Transcurre manso, día a día, imperceptiblemente. ¡Cuántas veces he tenido la impresión de que, como en el título de Eduardo Mallea, era un río inmóvil! Pero hay días en que parece correr en tromba llevándoselo todo por delante. Hablo del tiempo, claro, del tiempo que ni vuelve ni tropieza.
            Hoy pasa por casa, a recoger unos libros y unas pruebas de imprenta, mi amigo Alfonso. Le acompaña Ernesto, que tiene ya once años y al que hacía algún tiempo que no veía. Busca los relojes de arena, la escultura de Pessoa, las pequeñas piedras pulidas por el Egeo o abrasadas por el Vesubio…
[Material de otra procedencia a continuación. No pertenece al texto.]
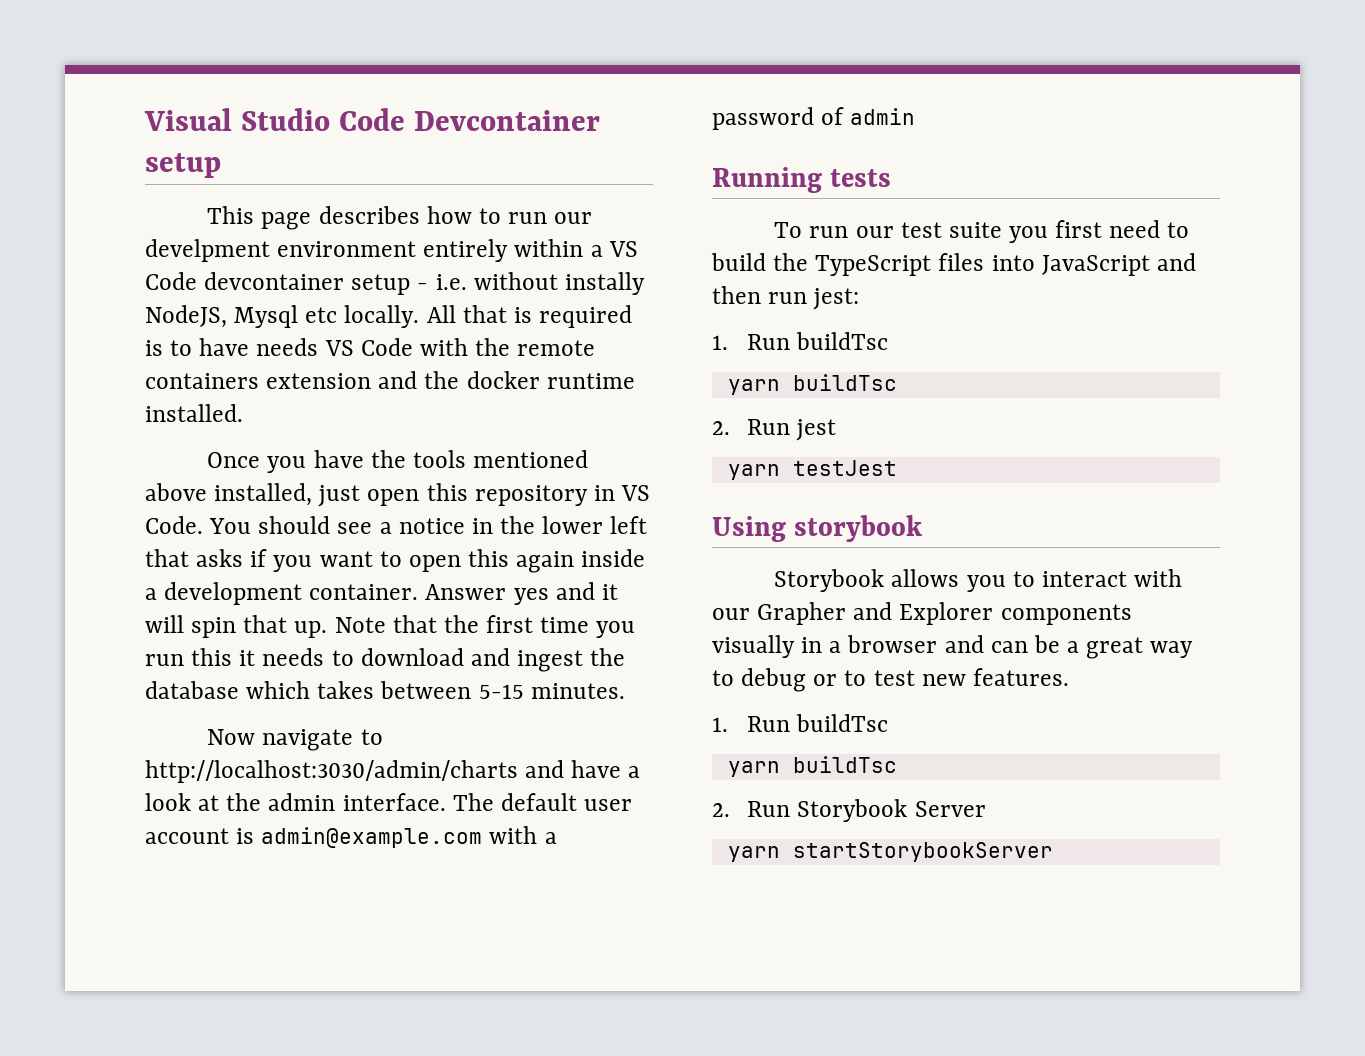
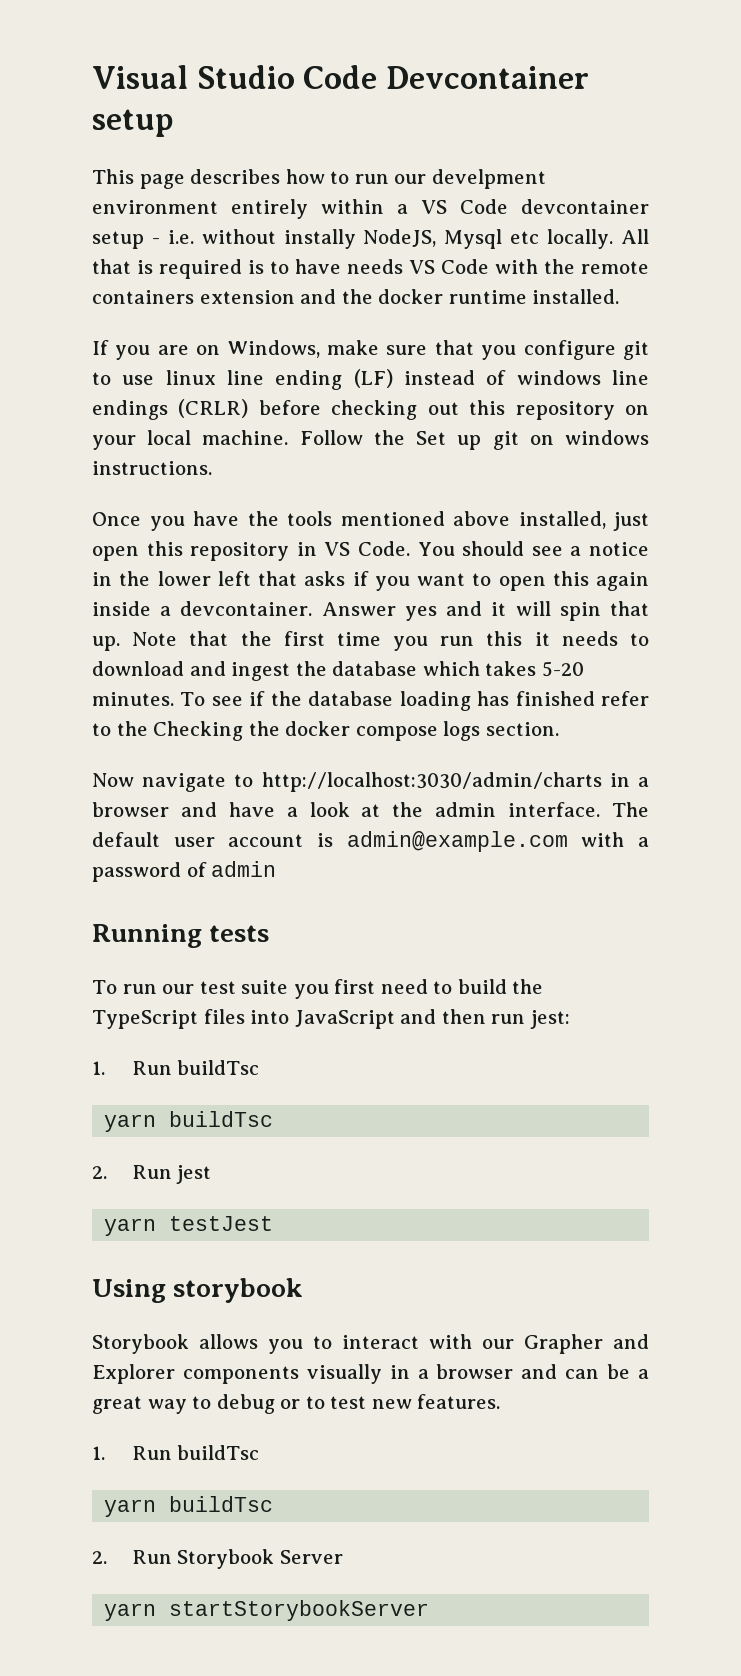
(243, 413) none -> [92,340,649,360] [92,369,649,390] [92,399,650,420] [92,430,649,450] [92,461,212,475] // If you are on Windows, make sure that you configure git to use linux line ending (LF) instead of windows line endings (CRLR) before checking out this repository on your local machine. Follow the Set up git on windows instructions.
[164,582,419,605] development container. -> [180,601,313,616] devcontainer.
[380,681,524,699] between 5-15 -> [541,661,584,677] 5-20
(625, 691) none -> [180,691,649,711] [92,721,559,741] To see if the database loading has finished refer to the Checking the docker compose logs section.
(518, 771) none -> [609,773,649,787] [92,802,169,817] in a browser

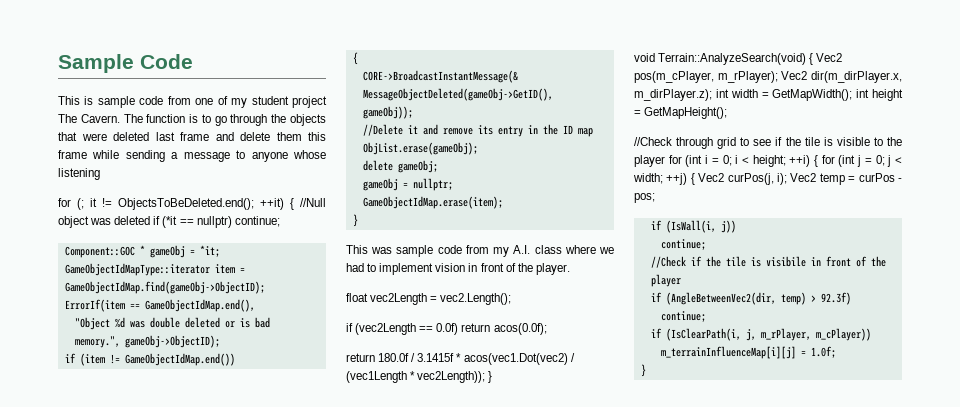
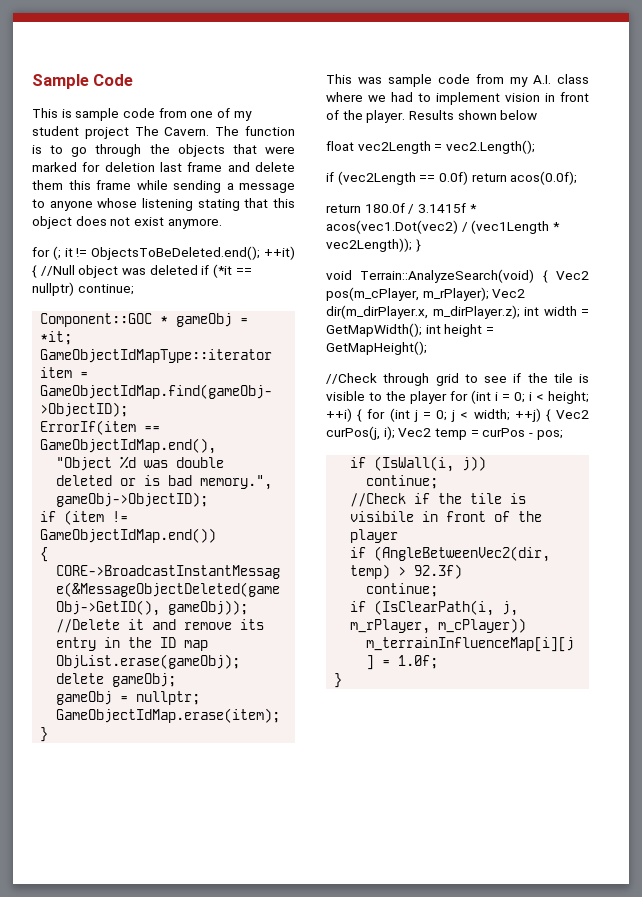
[113,132,149,141] deleted -> [32,162,155,172] marked for deletion
(100, 174) none -> [197,198,295,211] [32,216,222,229] stating that this object does not exist anymore.
(570, 269) none -> [408,110,538,120] Results shown below

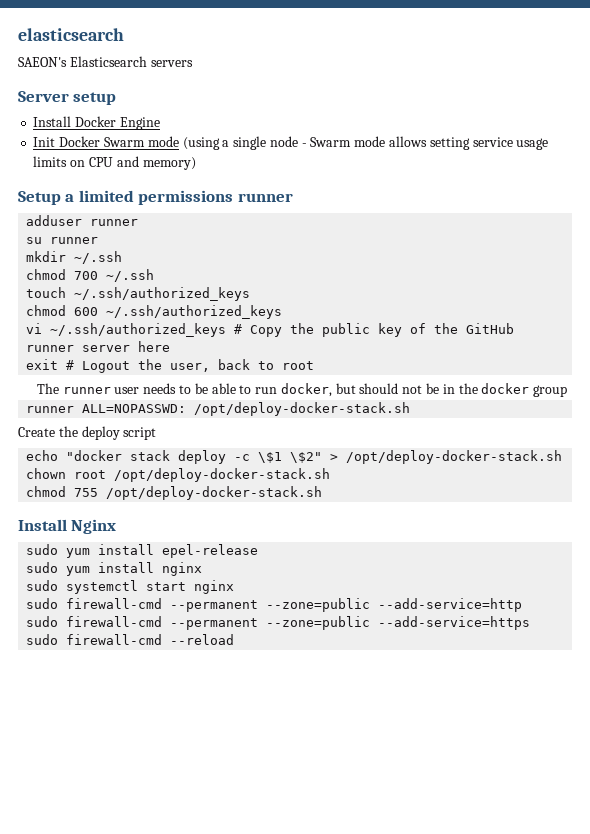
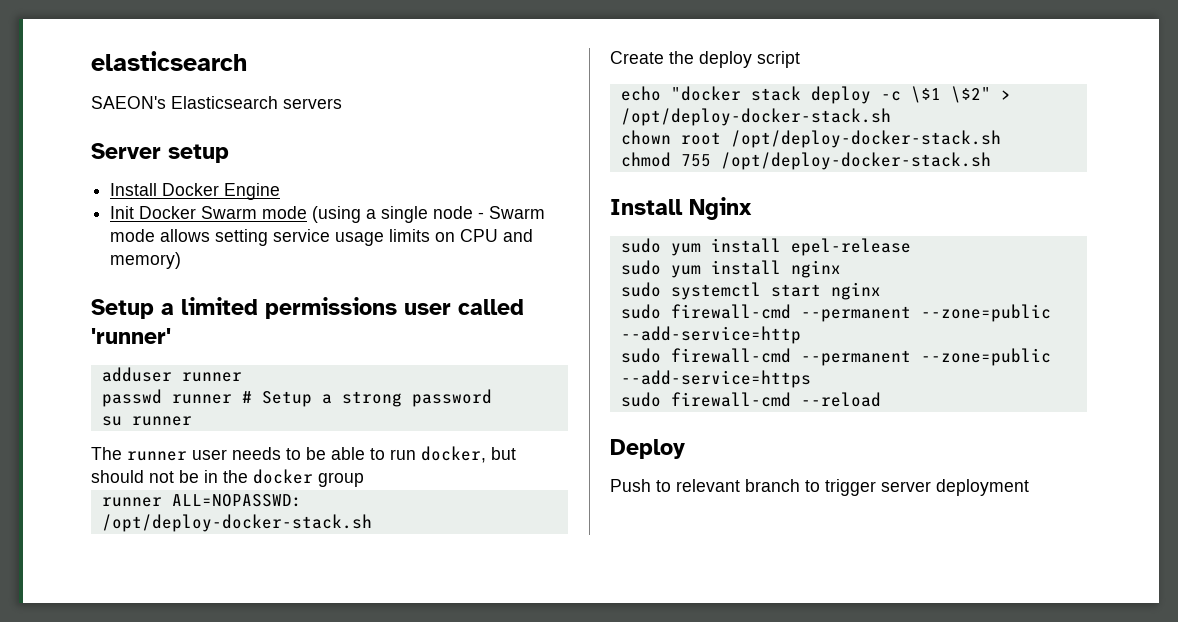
[237,193,293,202] runner -> [404,299,524,315] [91,328,171,344] user called 'runner'
[26,237,99,244] [26,251,123,264] [26,269,155,282] [26,287,251,301] [26,305,283,319] [26,323,515,337] [26,341,171,352] [26,359,315,373] su runner // mkdir ~/.ssh // chmod 700 ~/.ssh // touch ~/.ssh/authorized_keys // chmod 600 ~/.ssh/authorized_keys // vi ~/.ssh/authorized_keys # Copy the public key of the GitHub runner server here // exit # Logout the user, back to root -> [101,389,492,407] [101,416,192,426] passwd runner # Setup a strong password // su runner
(235, 639) none -> [610,439,685,459] [610,479,1029,496] // Deploy // Push to relevant branch to trigger server deployment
            Le entusiasmaba jugar con ellas cuando era pequeño y el padre pasaba por aquí en busca de algún libro o a hacer alguna consulta bibliográfica; también le acompañé muchas veces a recogerlo a la salida del colegio, que está junto al Milán, al lado mismo de mi casa. Qué lejos quedan ya esos días.
            No he tenido hijos, y nada me habría gustado más. Me fascinan los bebés, su manera de ir apropiándose del mundo, de crearlo de nuevo por entero en su cabeza. No he teñido hijos, si nos atenemos a la verdad de la biología y del código civil, pero creo que los tengo de todas las edades.
            El regalo de haber visto crecer, casi día a día, a Ernesto. El de tener en los brazos, ahora, a Martín. La vida, sin esa responsabilidad y ese prodigio, está incompleta. Yo no siento que la mía lo esté. Y encima no he tenido nunca que cambiar los pañales.


Jueves, 19 de enero
HACER ALARDE

“Le gustaba alardear de inteligencia para poder ocultar mejor su bondad”, leo en Arthur Schnitzler. Sonrío. Eso es lo que yo hago. Y la oculto tan bien que a veces dudo de que siga existiendo o incluso de que haya existido alguna vez.